No próximo dia 14 de dezembro, quando o Colégio Eleitoral eleger Biden como 46º presidente dos EUA, vamos ver o que vai fazer Trump. Já disse que vai sair da Casa Branca, numa birra inédita, mas foi uma daquelas reações tipicamente irritadas em resposta a uma jornalista. O que está em aberto é saber se é nesse mesmo dia que deixa a Casa Branca vazia. Continua a ser o presidente em exercício, mas pode desempenhar a função em qualquer local dos EUA. Na Flórida, por exemplo, para onde vai viver. A curiosidade não é reconhecer que tem de sair da Casa Branca, a 20 de janeiro, mas o ênfase colocado na expressão: se o elegerem, saio daqui. Mais uma fanfarronice?
Parece impossível um gesto desses, mas Trump está profundamente desanimado, furioso, e incapaz de uma atitude de bom senso. A tradição é simples, mas não com este presidente. Acha um golpe o que o Colégio Eleitoral vai fazer, e só lhe resta abandonar, em fúria, o símbolo da Presidência americana.
Até agora, Trump fez tudo ao contrário. Não concedeu, não falou com Biden, aceitou que se iniciasse o processo de transição, diz que abandona a Casa Branca, não a 20 de janeiro, mas eventualmente já daqui a duas semanas, e ninguém sabe, de todo, se vai estar ao Capitólio para assistir ao juramento do novo presidente. Já há senadores republicanos a pedirem para não faltar.
Se sair a 14, a Casa Branca fica vazia? Sem luz? Sem vivalma? Um palácio fantasmagórico? Longe disso. Fica apenas sem o presidente e a mulher. A Casa Branca tem uma vida muito própria, que nunca descansa, e que nada tem a ver com a política ou com o presidente em exercício. Mais de 100 pessoas trabalham na residência presidencial, no 2 e 3º andares, e tratam de tudo o que a família precisa. Nos andares de baixo, na Presidência e os seus inúmeros serviços, existem outras centenas de pessoas, tradicionalmente enviadas pelos ramos das Forças Armadas, que fazem a ligação entre o staff político e as necessidades do dia a dia.

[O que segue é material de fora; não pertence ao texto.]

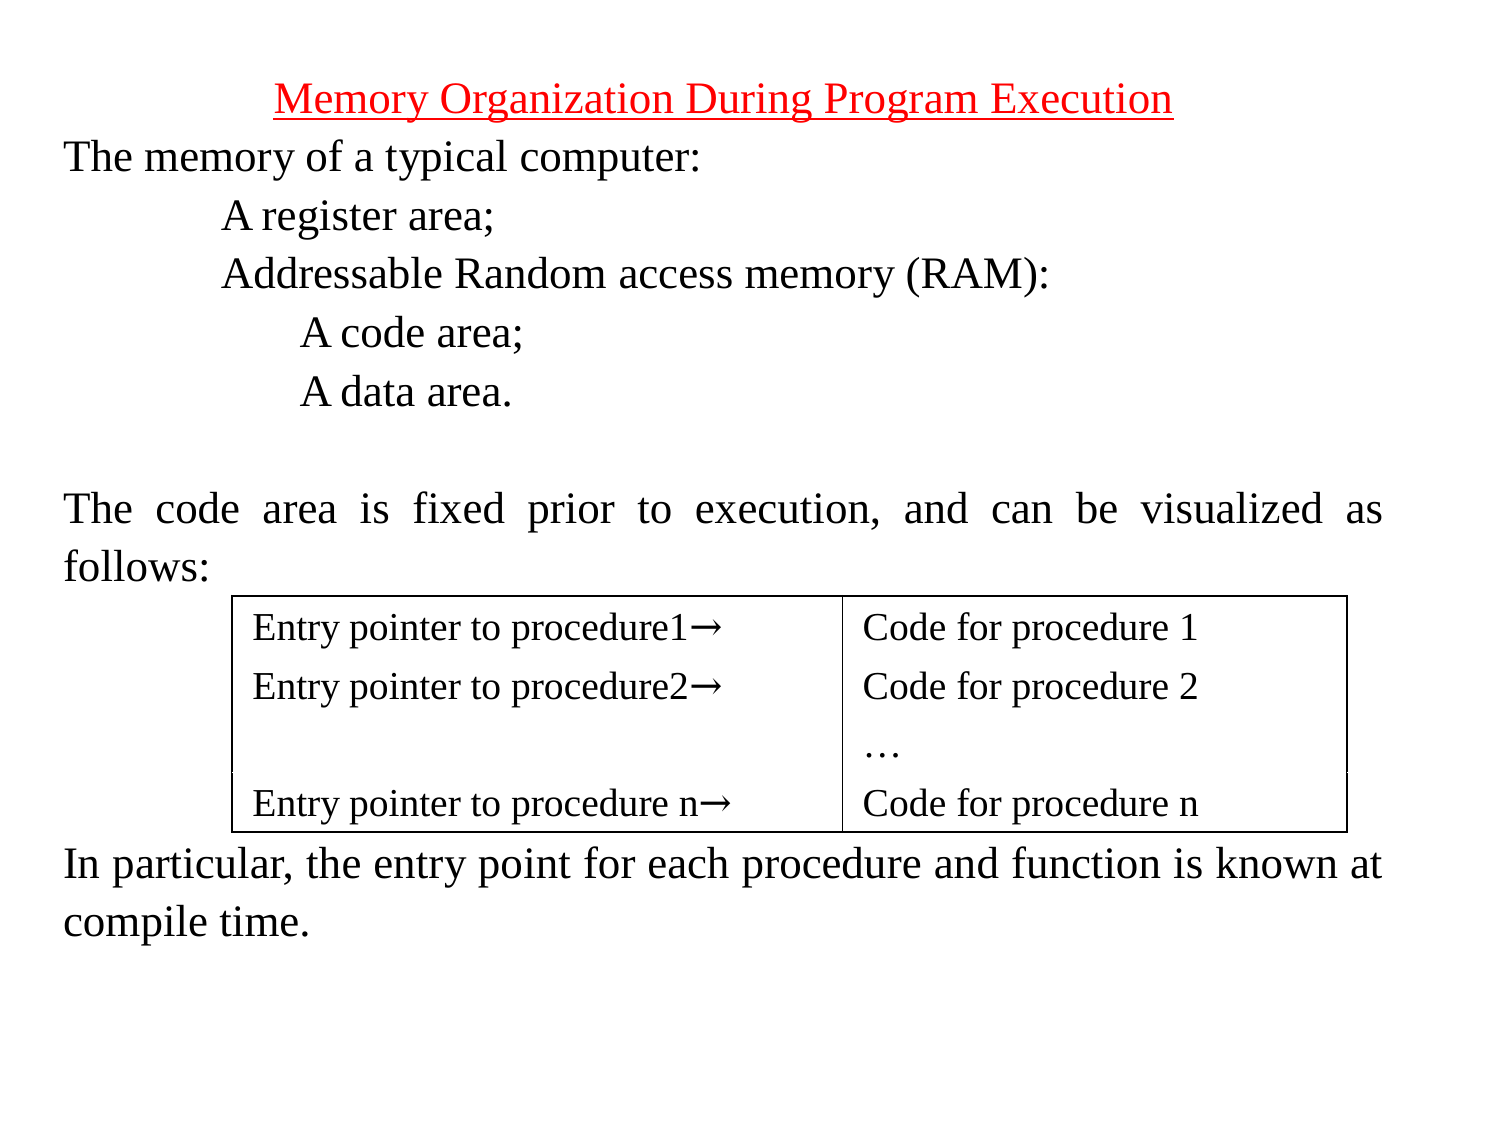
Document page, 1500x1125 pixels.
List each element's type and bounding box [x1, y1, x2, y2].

list [41, 67, 1406, 1010]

A melhor descrição da Casa Branca, dos seus segredos, e da vida privada da família presidencial, foi feita por Kate Anderson Brower, jornalista da Bloomberg acreditada na Presidência. É um mundo desconhecido, a começar pela sua dimensão. De fora parece ter apenas três andares, mas na verdade são seis e mais duas mezanines, e dois em caves. Claro que ainda tem o andar subterrâneo da sala de crise, e um bunker contruído no final da II Guerra Mundial. São 132 divisões, 147 janelas, 28 lareiras, 8 escadarias e três elevadores.
A Casa Branca, em boa verdade, é o mais luxuoso hotel do mundo, mas apenas ocupado por uma família. E para que se saiba, os presidentes pagam mensalmente todas as despesas e serviços que lhe prestam, e à família e amigos ou convidados, desde o tratamento da roupa, à utilização dos mordomos, dos cozinheiros, a compra de alimentos e, até, a empresa que faz as mudanças de objetos pessoais de um presidente para outro. O custo é tão elevado, que não há primeira dama que não peça ao secretário geral, tradicionalmente um oficial ao nível de vice-almirante, para reduzir as despesas mensais. De Trump não se sabe, claro. Mas se sair, já a 14 – estamos para ver! – poupa à grande até às 11 horas de 20 de janeiro.
É esta a pompa que faz o mito do «símbolo mais poderoso e duradouro da Presidência» americana, escreve Kate Brower. Um livro fascinante publicado em 2015, e lançado em Portugal em 2016. De leitura obrigatória, para se perceber o que custa entrar, e muito mais sair, da Casa Branca.